Albert Schweitzer : Respect de la vie contre mort nucléaire

, par René Wadlow

Albert Schweitzer, dont nous avons célébré l’anniversaire de la naissance le 14 janvier, se préoccupait de la manière dont ces quatre idéaux de la civilisation peuvent s’articuler dans un tout harmonieux. À la fin de sa vie, quand j’ai fait sa connaissance au début des années 1960, il était surtout préoccupé de l’idéal de l’humanité comme un tout.

« La civilisation résulte de quatre idéaux : l’idéal de l’individu, l’idéal de l’organisation sociale et politique, l’idéal de l’organisation spirituelle et religieuse, l’idéal de l’humanité dans sa globalité. Sur la base de ces quatre idéaux, j’ai essayé de définir ce qu’est le progrès. »

Albert Schweitzer, « Philosophie de la civilisation »


Il s’était déclaré fermement opposé aux armes nucléaires, armes qu’il considérait comme contraires au respect de la vie, qui était le fondement de son éthique [1]. « L’Homme a du mal à reconnaître les démons qu’il crée. Laissez-moi vous donner une définition de l’éthique. Il est bon de préserver la vie. Il est mauvais de négliger et de détruire la vie. En ayant du respect pour la vie, nous entrons dans une relation spirituelle avec le monde.

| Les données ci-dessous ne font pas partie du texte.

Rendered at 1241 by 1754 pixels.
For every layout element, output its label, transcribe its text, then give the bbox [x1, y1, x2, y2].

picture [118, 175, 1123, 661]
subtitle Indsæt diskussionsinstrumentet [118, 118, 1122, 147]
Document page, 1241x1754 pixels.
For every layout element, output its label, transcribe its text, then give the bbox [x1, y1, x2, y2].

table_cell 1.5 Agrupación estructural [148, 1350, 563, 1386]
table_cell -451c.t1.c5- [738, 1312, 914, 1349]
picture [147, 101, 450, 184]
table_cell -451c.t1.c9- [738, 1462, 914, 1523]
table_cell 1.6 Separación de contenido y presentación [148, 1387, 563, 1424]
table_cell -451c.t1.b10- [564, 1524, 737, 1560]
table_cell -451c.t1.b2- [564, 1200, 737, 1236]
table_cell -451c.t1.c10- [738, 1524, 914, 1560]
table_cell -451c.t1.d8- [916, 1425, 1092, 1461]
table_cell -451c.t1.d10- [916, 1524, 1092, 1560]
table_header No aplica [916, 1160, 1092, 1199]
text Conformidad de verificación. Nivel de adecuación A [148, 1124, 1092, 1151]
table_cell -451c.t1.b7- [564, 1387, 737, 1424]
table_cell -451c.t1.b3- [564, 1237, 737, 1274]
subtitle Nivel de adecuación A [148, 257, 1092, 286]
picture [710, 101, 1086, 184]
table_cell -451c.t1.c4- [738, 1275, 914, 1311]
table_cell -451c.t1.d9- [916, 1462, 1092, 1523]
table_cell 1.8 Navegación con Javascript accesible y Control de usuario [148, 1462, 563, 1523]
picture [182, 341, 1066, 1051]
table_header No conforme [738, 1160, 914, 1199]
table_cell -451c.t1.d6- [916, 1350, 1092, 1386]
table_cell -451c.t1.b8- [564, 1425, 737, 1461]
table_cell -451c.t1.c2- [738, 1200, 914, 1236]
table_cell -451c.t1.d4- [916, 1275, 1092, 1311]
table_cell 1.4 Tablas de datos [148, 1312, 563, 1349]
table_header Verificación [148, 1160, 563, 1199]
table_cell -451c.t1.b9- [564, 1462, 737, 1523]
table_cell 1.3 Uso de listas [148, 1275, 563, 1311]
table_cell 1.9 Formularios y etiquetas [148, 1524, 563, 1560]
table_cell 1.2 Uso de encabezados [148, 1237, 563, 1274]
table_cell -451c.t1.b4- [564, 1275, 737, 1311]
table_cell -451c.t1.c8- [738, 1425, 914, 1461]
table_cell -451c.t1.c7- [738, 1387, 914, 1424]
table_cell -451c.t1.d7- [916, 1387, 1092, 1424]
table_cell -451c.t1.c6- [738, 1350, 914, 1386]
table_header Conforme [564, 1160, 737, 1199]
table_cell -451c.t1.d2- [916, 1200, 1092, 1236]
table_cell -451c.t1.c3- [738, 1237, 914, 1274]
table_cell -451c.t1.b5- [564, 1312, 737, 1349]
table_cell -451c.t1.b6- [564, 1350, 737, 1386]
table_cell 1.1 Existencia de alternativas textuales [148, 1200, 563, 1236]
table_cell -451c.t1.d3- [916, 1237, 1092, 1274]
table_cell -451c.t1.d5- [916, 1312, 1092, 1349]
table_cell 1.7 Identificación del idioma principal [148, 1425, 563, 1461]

En ayant le respect de la vie, nous devenons membre de la famille humaine, profondément bon et vivant. »

Pour Schweitzer, notre sentiment d’unité de la famille humaine, et notre devoir envers les générations futures était menacé comme jamais durant les deux guerres mondiales, plus qu’il ne l’avait été avant. J’ai participé activement depuis le milieu des années 1950 aux campagnes pour l’interdiction des essais nucléaires dans l’atmosphère – une priorité des actions anti-nucléaires à l’époque. J’ai également travaillé avec le Citoyen du monde Norman Cousins qui avait visité Lambaréné et avait écrit un livre enthousiaste sur ses échanges avec Schweitzer. Donc j’étais bien avec Schweitzer dans son hôpital à Lambaréné [2] ; et nous avons eu des discussions très constructives. Je travaillais à l’époque pour le Ministère de l’Éducation et étais à l’École secondaire protestante qui, depuis l’hôpital, était un mile plus bas que la rivière Ogowe.

C’est Norman Cousins, actif dans les campagnes pour le désarmement aux États-Unis, qui pressa Schweitzer de se prononcer contre les armes nucléaires. Schweitzer avait obtenu le Prix Nobel de la Paix pour ses actions humanitaires en Afrique. Il entra donc plus que jamais en contact avec les gens œuvrant pour la paix. Cependant, il hésitait à prendre position sur des questions dont il n’était pas expert. Comme il le dit à Cousins : « toute ma vie, je me suis abstenu de me prononcer sur les affaires publiques. Des groupes de pressions viendraient me demander de faire des déclarations, on me demanderait de signer des pétitions ou la presse me demanderait mon avis sur certains sujets politiques. Et je me sentirais obligé de toujours dire non ». Toutefois, il poursuivit : « le monde a besoin d’un cadre juridique pour empêcher toute agression et prévenir les menaces contre la paix, mais le plus important est de commencer par un bout. Je pense qu’il faut commencer par le problème des essais nucléaires. Si une interdiction des essais nucléaires peut devenir effective, alors peut-être qu’il sera possible d’envisager des mesures plus importantes pour le maintien de la paix. »

L’appel de Schweitzer en 1958, « Paix ou guerre nucléaire », fut une contribution à la contestation montante contre les essais nucléaires et leurs retombées radioactives. Le 16 octobre 1963, le Traité d’interdiction des essais d’armes nucléaires dans l’atmosphère, dans l’espace et sous la mer (plus communément appelé Traité d’interdiction partielle des essais) entra en vigueur.

Aujourd’hui, nous avons encore besoin de ces mesures, et d’autres plus importantes, pour la paix et pour une affirmation constante du respect de la vie.